Только после того, как с помощью няни сожгли одежду, Софья погрузилась в ванну, и её измученное тело обрело, казалось, новую жизнь. Она даже смогла насладиться влажной тяжестью своих каштановых волос, рассыпавшихся по плечам и спустившихся по спине до пояса.
Кто бы мог подумать, что очень нескоро она снова сможет ощутить их приятную весомость.
В течение нескольких недель тифозная лихорадка удерживала Софью вдали от враждебности внешнего мира. Но путешествие между жизнью и смертью сопровождали многочисленные видения. Некоторые из них были ещё страшнее реальности.
Вот великолепная и шумная свадьба. Все поздравляют, все улыбаются. Она выходит под руку с Давидом. В ручном зеркале видит свой рот и два отсутствующих зуба. Вместо них-две кровоточащие дырки. Её красивое лицо обезображено, платье окрашено в пунцовый цвет. Поток слёз душит. Но семья Давида рассматривает её с негодованием. Свекровь сурово спрашивает:
– Что всё это значит?
Она не знает, не понимает… Она только стонет и плачет…
Нет, уже не плачет. Теперь она сияет в кружевном одеянии. Рядом с её кроватью люлька. А внутри крошечное тельце, которое то спит и спит, а то ест и ест. Входит Давид в сопровождении своей матери, одетой во всё чёрное. Почему в чёрном? Что-то внутри сжимается. Давид обращается к ней, но она смотрит только на свекровь. Потом переводит взгляд на кроватку. Теперь в ней три младенца. Софья бросается к кроватке. Крик ужаса вырывается откуда-то изнутри. Между двумя малышами лежит третий, изуродованный и залитый кровью.

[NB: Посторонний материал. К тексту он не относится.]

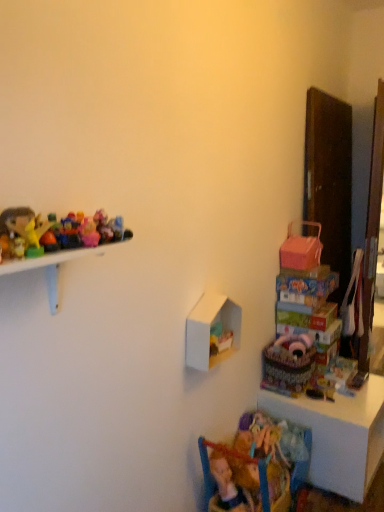
Describe the element at coordinates (236, 458) in the screenshot. I see `blue fabric chair at lower center` at that location.

What do you see at coordinates (23, 230) in the screenshot? I see `shiny plastic toys at left, the fourth toy in the back-to-front sequence` at bounding box center [23, 230].

What do you see at coordinates (209, 330) in the screenshot? I see `white matte shelf at center` at bounding box center [209, 330].

Find the location of `pink fabric stuffed animal at lower right, marked as the first toy in a bottom-to-top arrangement`. pink fabric stuffed animal at lower right, marked as the first toy in a bottom-to-top arrangement is located at coordinates (294, 344).

Identify the location of wooden toy box at lower right. (338, 435).

Locate an element on the screen. Image resolution: width=384 pixels, height=512 pixels. pink plastic doll at upper left, which appears as the third toy when viewed from the front is located at coordinates (89, 233).

The width and height of the screenshot is (384, 512). Describe the element at coordinates (89, 233) in the screenshot. I see `pink plastic doll at upper left, which appears as the third toy when viewed from the front` at that location.

The image size is (384, 512). What are the coordinates of `blue fabric chair at lower center` in the screenshot? It's located at (236, 458).

What are the coordinates of `the 2nd toy positioned above the textured fabric basket at lower right (from the image's perspective)` in the screenshot? It's located at (69, 233).

Could you measure the distance between translucent plastic toys at upper left, the second toy from the left, and textured fabric basket at lower right?

translucent plastic toys at upper left, the second toy from the left, is 5.13 feet away from textured fabric basket at lower right.

Looking at this image, is translucent plastic toys at upper left, the second toy from the left, not close to textured fabric basket at lower right?

Yes.

Considering the sizes of translucent plastic toys at upper left, the second toy ordered from the bottom, and textured fabric basket at lower right in the image, is translucent plastic toys at upper left, the second toy ordered from the bottom, wider or thinner than textured fabric basket at lower right?

Clearly, translucent plastic toys at upper left, the second toy ordered from the bottom, has less width compared to textured fabric basket at lower right.

Does shiny plastic toys at left, which ranks as the 1th toy in left-to-right order, have a larger size compared to translucent plastic toys at upper left, acting as the 3th toy starting from the right?

Correct, shiny plastic toys at left, which ranks as the 1th toy in left-to-right order, is larger in size than translucent plastic toys at upper left, acting as the 3th toy starting from the right.

Considering the positions of point (3, 243) and point (62, 246), is point (3, 243) closer or farther from the camera than point (62, 246)?

Clearly, point (3, 243) is closer to the camera than point (62, 246).

Which object is thinner, shiny plastic toys at left, which ranks as the 1th toy in left-to-right order, or translucent plastic toys at upper left, the second toy ordered from the bottom?

translucent plastic toys at upper left, the second toy ordered from the bottom.

Does translucent plastic toys at upper left, the third toy positioned from the back, have a lesser height compared to shiny plastic toys at left, which ranks as the 1th toy in left-to-right order?

Yes.

Is shiny plastic toys at left, which ranks as the 1th toy in left-to-right order, located within translucent plastic toys at upper left, the second toy ordered from the bottom?

No, translucent plastic toys at upper left, the second toy ordered from the bottom, does not contain shiny plastic toys at left, which ranks as the 1th toy in left-to-right order.

Looking at their sizes, would you say translucent plastic toys at upper left, which is counted as the 3th toy, starting from the top, is wider or thinner than shiny plastic toys at left, arranged as the third toy when ordered from the bottom?

In the image, translucent plastic toys at upper left, which is counted as the 3th toy, starting from the top, appears to be more narrow than shiny plastic toys at left, arranged as the third toy when ordered from the bottom.

Is pink fabric stuffed animal at lower right, the first toy in the right-to-left sequence, far from wooden toy box at lower right?

No.

Considering the positions of objects pink fabric stuffed animal at lower right, the first toy positioned from the back, and wooden toy box at lower right in the image provided, who is behind, pink fabric stuffed animal at lower right, the first toy positioned from the back, or wooden toy box at lower right?

pink fabric stuffed animal at lower right, the first toy positioned from the back.

Is pink fabric stuffed animal at lower right, marked as the first toy in a bottom-to-top arrangement, completely or partially outside of wooden toy box at lower right?

That's correct, pink fabric stuffed animal at lower right, marked as the first toy in a bottom-to-top arrangement, is outside of wooden toy box at lower right.

Where is `table below the pink fabric stuffed animal at lower right, marked as the first toy in a bottom-to-top arrangement (from a real-world perspective)`? Image resolution: width=384 pixels, height=512 pixels. table below the pink fabric stuffed animal at lower right, marked as the first toy in a bottom-to-top arrangement (from a real-world perspective) is located at coordinates (338, 435).

This screenshot has height=512, width=384. In order to click on toy that is the 3rd object located in front of the pink fabric stuffed animal at lower right, which ranks as the fourth toy in left-to-right order in this screenshot , I will do `click(23, 230)`.

Is point (29, 233) positioned behind point (277, 344)?

No, it is in front of (277, 344).

Considering the relative sizes of shiny plastic toys at left, which ranks as the 1th toy in left-to-right order, and pink fabric stuffed animal at lower right, the first toy in the right-to-left sequence, in the image provided, is shiny plastic toys at left, which ranks as the 1th toy in left-to-right order, wider than pink fabric stuffed animal at lower right, the first toy in the right-to-left sequence,?

In fact, shiny plastic toys at left, which ranks as the 1th toy in left-to-right order, might be narrower than pink fabric stuffed animal at lower right, the first toy in the right-to-left sequence.

Considering the positions of objects shiny plastic toys at left, which ranks as the 1th toy in left-to-right order, and pink fabric stuffed animal at lower right, the first toy positioned from the back, in the image provided, who is more to the left, shiny plastic toys at left, which ranks as the 1th toy in left-to-right order, or pink fabric stuffed animal at lower right, the first toy positioned from the back,?

Positioned to the left is shiny plastic toys at left, which ranks as the 1th toy in left-to-right order.

Is white matte shelf at center not near blue fabric chair at lower center?

white matte shelf at center is actually quite close to blue fabric chair at lower center.

From a real-world perspective, which object stands above the other?

white matte shelf at center, from a real-world perspective.

How distant is white matte shelf at center from blue fabric chair at lower center?

white matte shelf at center and blue fabric chair at lower center are 49.07 centimeters apart.

Could you tell me if white matte shelf at center is facing blue fabric chair at lower center?

No.

Can you tell me how much pink fabric stuffed animal at lower right, placed as the fourth toy when sorted from top to bottom, and blue fabric chair at lower center differ in facing direction?

The facing directions of pink fabric stuffed animal at lower right, placed as the fourth toy when sorted from top to bottom, and blue fabric chair at lower center are 80 degrees apart.

Does point (307, 340) come behind point (208, 475)?

Yes, it is.

Considering the positions of objects pink fabric stuffed animal at lower right, marked as the 4th toy in a front-to-back arrangement, and blue fabric chair at lower center in the image provided, who is behind, pink fabric stuffed animal at lower right, marked as the 4th toy in a front-to-back arrangement, or blue fabric chair at lower center?

Positioned behind is pink fabric stuffed animal at lower right, marked as the 4th toy in a front-to-back arrangement.

Is pink fabric stuffed animal at lower right, marked as the first toy in a bottom-to-top arrangement, located outside blue fabric chair at lower center?

Indeed, pink fabric stuffed animal at lower right, marked as the first toy in a bottom-to-top arrangement, is completely outside blue fabric chair at lower center.

This screenshot has width=384, height=512. In order to click on toy that is the 2nd object located in front of the textured fabric basket at lower right in this screenshot , I will do `click(69, 233)`.

Identify the location of toy on the left of translucent plastic toys at upper left, the second toy ordered from the bottom. This screenshot has width=384, height=512. (23, 230).

When comparing their distances from white matte shelf at center, does wooden toy box at lower right or pink fabric stuffed animal at lower right, which ranks as the fourth toy in left-to-right order, seem further?

wooden toy box at lower right is further to white matte shelf at center.

Consider the image. From the image, which object appears to be nearer to white matte shelf at center, pink fabric stuffed animal at lower right, marked as the 4th toy in a front-to-back arrangement, or shiny plastic toys at left, which ranks as the 4th toy in right-to-left order?

pink fabric stuffed animal at lower right, marked as the 4th toy in a front-to-back arrangement, is positioned closer to the anchor white matte shelf at center.

Based on their spatial positions, is pink plastic doll at upper left, positioned as the third toy in left-to-right order, or textured fabric basket at lower right closer to shiny plastic toys at left, which ranks as the 1th toy in left-to-right order?

Based on the image, pink plastic doll at upper left, positioned as the third toy in left-to-right order, appears to be nearer to shiny plastic toys at left, which ranks as the 1th toy in left-to-right order.

Considering their positions, is shiny plastic toys at left, which ranks as the 4th toy in right-to-left order, positioned closer to translucent plastic toys at upper left, the third toy positioned from the back, than textured fabric basket at lower right?

shiny plastic toys at left, which ranks as the 4th toy in right-to-left order, is closer to translucent plastic toys at upper left, the third toy positioned from the back.

When comparing their distances from blue fabric chair at lower center, does pink fabric stuffed animal at lower right, the first toy in the right-to-left sequence, or translucent plastic toys at upper left, which is counted as the 3th toy, starting from the top, seem closer?

The object closer to blue fabric chair at lower center is pink fabric stuffed animal at lower right, the first toy in the right-to-left sequence.

Consider the image. Estimate the real-world distances between objects in this image. Which object is closer to blue fabric chair at lower center, shiny plastic toys at left, which is counted as the first toy, starting from the front, or wooden toy box at lower right?

wooden toy box at lower right.

When comparing their distances from blue fabric chair at lower center, does pink plastic doll at upper left, placed as the second toy when sorted from back to front, or translucent plastic toys at upper left, the third toy positioned from the back, seem closer?

pink plastic doll at upper left, placed as the second toy when sorted from back to front.

Which object lies nearer to the anchor point pink plastic doll at upper left, which appears as the third toy when viewed from the front, white matte shelf at center or blue fabric chair at lower center?

white matte shelf at center is closer to pink plastic doll at upper left, which appears as the third toy when viewed from the front.

Identify the location of table that lies between pink plastic doll at upper left, positioned as the third toy in left-to-right order, and blue fabric chair at lower center from top to bottom. The height and width of the screenshot is (512, 384). (338, 435).

Locate an element on the screen. shelf between shiny plastic toys at left, which is counted as the first toy, starting from the front, and pink fabric stuffed animal at lower right, the first toy in the right-to-left sequence, along the z-axis is located at coordinates 209,330.

Find the location of a particular element. basket between pink fabric stuffed animal at lower right, marked as the first toy in a bottom-to-top arrangement, and blue fabric chair at lower center in the up-down direction is located at coordinates (287, 369).

The width and height of the screenshot is (384, 512). What are the coordinates of `toy between translucent plastic toys at upper left, which is counted as the 2th toy, starting from the front, and pink fabric stuffed animal at lower right, placed as the fourth toy when sorted from top to bottom, from front to back` in the screenshot? It's located at (89, 233).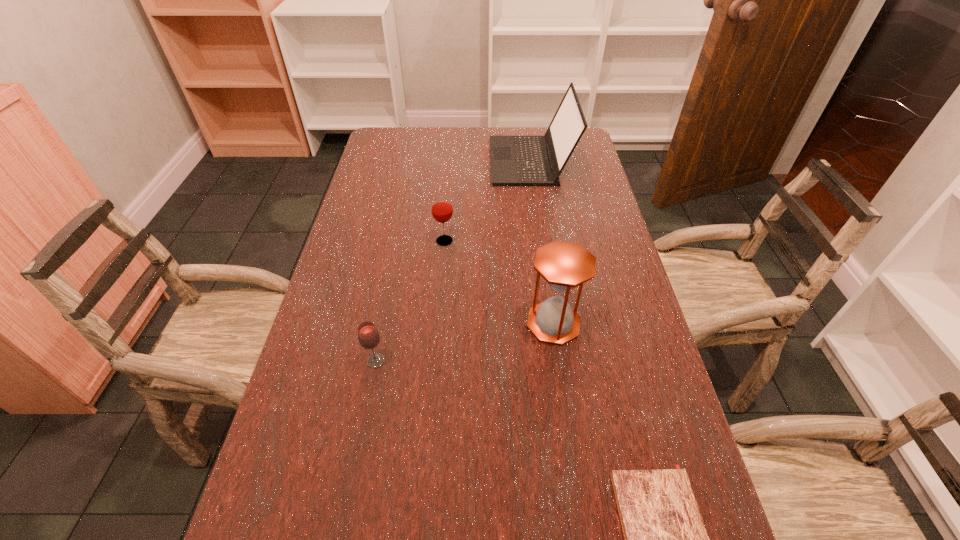
The image size is (960, 540). In order to click on laptop in this screenshot , I will do `click(515, 160)`.

You are a GUI agent. You are given a task and a screenshot of the screen. Output one action in this format:
    pyautogui.click(x=<x>, y=<y>)
    Task: Click on the third farthest object
    The width and height of the screenshot is (960, 540).
    Given the screenshot: What is the action you would take?
    pyautogui.click(x=564, y=265)

In order to click on the taller glass drink container in this screenshot , I will do `click(441, 206)`.

The height and width of the screenshot is (540, 960). Identify the location of the right glass drink container. (441, 206).

Identify the location of the nearer glass drink container. (369, 338).

This screenshot has height=540, width=960. I want to click on the fourth farthest object, so click(369, 338).

The width and height of the screenshot is (960, 540). Identify the location of free spot located 0.210m on the surface of the laptop. (432, 161).

You are a GUI agent. You are given a task and a screenshot of the screen. Output one action in this format:
    pyautogui.click(x=<x>, y=<y>)
    Task: Click on the free space located 0.220m on the surface of the laptop
    This screenshot has height=540, width=960.
    Given the screenshot: What is the action you would take?
    pyautogui.click(x=429, y=161)

I want to click on vacant space located 0.160m on the surface of the laptop, so click(x=445, y=161).

The height and width of the screenshot is (540, 960). Identify the location of vacant space located on the left of the third farthest object. (456, 323).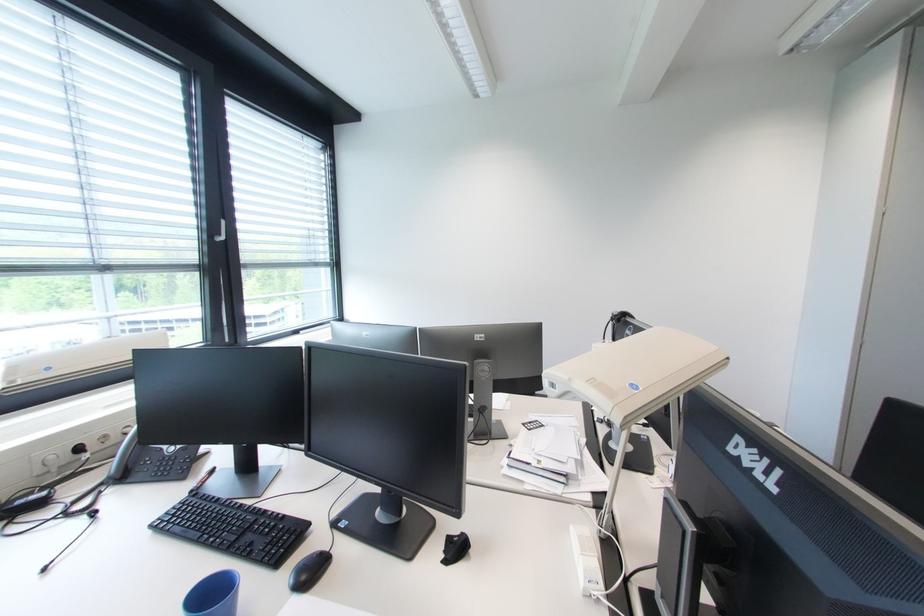
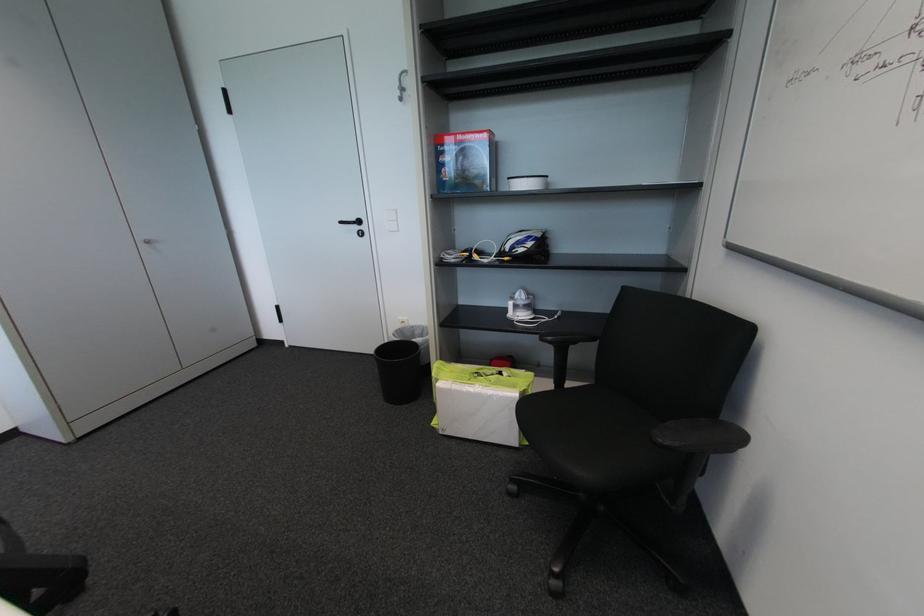
Based on the continuous images, in which direction is the camera rotating?

The camera rotated toward right-down.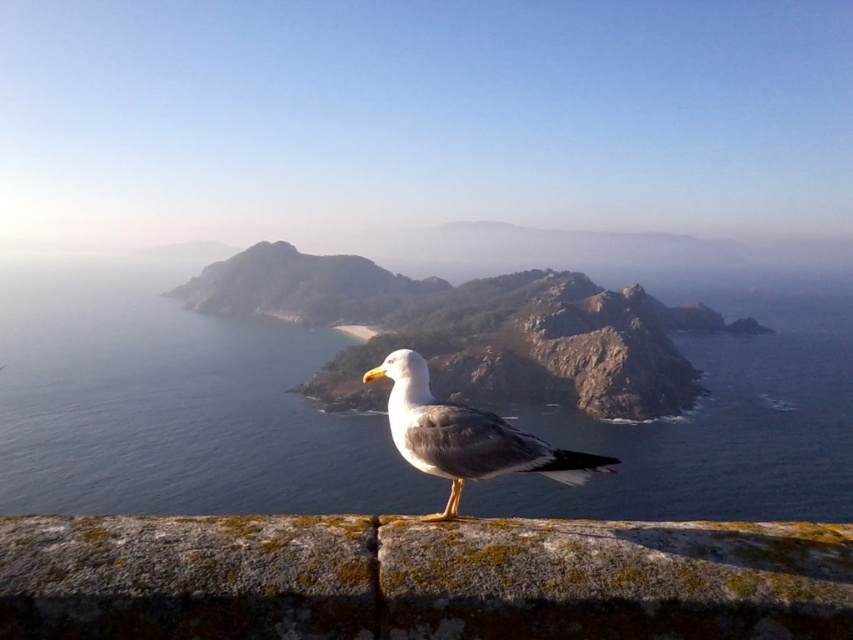
Question: Which object appears farthest from the camera in this image?

Choices:
 (A) blue water at center
 (B) mossy stone at center
 (C) gray feathered seagull at center

Answer: (A)

Question: Which point is closer to the camera taking this photo?

Choices:
 (A) (9, 387)
 (B) (581, 456)
 (C) (503, 550)

Answer: (C)

Question: Does blue water at center have a lesser width compared to mossy stone at center?

Choices:
 (A) no
 (B) yes

Answer: (A)

Question: Which of the following is the closest to the observer?

Choices:
 (A) mossy stone at center
 (B) blue water at center

Answer: (A)

Question: Can you confirm if blue water at center is positioned above gray feathered seagull at center?

Choices:
 (A) yes
 (B) no

Answer: (A)

Question: Considering the relative positions of mossy stone at center and gray feathered seagull at center in the image provided, where is mossy stone at center located with respect to gray feathered seagull at center?

Choices:
 (A) below
 (B) above

Answer: (B)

Софья открыла глаза. У кровати стояли две её сестры, Давид и няня с Ариком на руках. Всё было как в тумане. Вскоре взгляд сфокусировался на любимых лицах. Её сын выглядел здоровым и повзрослевшим, остальные – радостными. Но Давид поразил её – улыбка не могла скрыть бледности лица и какой-то подавленности.
Одна из сестер вдруг разрыдалась. Софье тоже захотелось плакать, ослабить узел, сжимавший грудь. Но не получалось, не было слёз. Как будто болезнь высушила все изнутри. Она попыталась сесть в кровати. Несколько рук протянулись навстречу. Напрасно. В изнеможении она снова упала на подушки – со сдавленной грудью и пересохшим ртом невозможно было произнести ни слова.
Лишь несколько дней спустя с посторонней помощью Софье впервые удалось подняться с постели. Пришлось даже заново учиться ходить. Медленно, но Софья возвращалась к бурлившей вокруг реальности. В одиночестве своей спальни она с нежностью созерцала сон сына. И, конечно же, много думала о жизни. Ей вспоминалось, как после свадьбы, помпезной по настоянию родителей, они с Давидом поселились в своём «гнездышке» в этом же, со слов самого Пушкина, «великом русском городе, где пахнет Европой». Давид начинал частную врачебную практику. Благодаря знакомым, и своим и родителей Софьи, клиентура росла. Уже через несколько месяцев семья имела неплохой достаток и позволяла себе даже некоторую «роскошь», к которой молодая жена была привычна в доме родителей.
Постепенно неутомимая целеустремлённость и природная доброта превращали её Давида в молодого, но уже успешного врача. И это порождало гордость за мужа, хотелось чем-то помочь ему. И она помогала. Помимо ведения бухгалтерии, она использовала всю свою изобретательность, чтобы привнести в его напряжённую жизнь ноту расслабления, – приятные новые знакомства, общение, которого муж, выросший в провинции, никогда не имел. Он обожал её. Она, словно бабочка, порхала рядом и тоже впитывала бальзам их общения. Пара чувствовала, что вместе создала свой собственный мир, нежный и прочный одновременно. В нём оба, соприкасаясь, наполняли друг друга и наслаждались своим творением.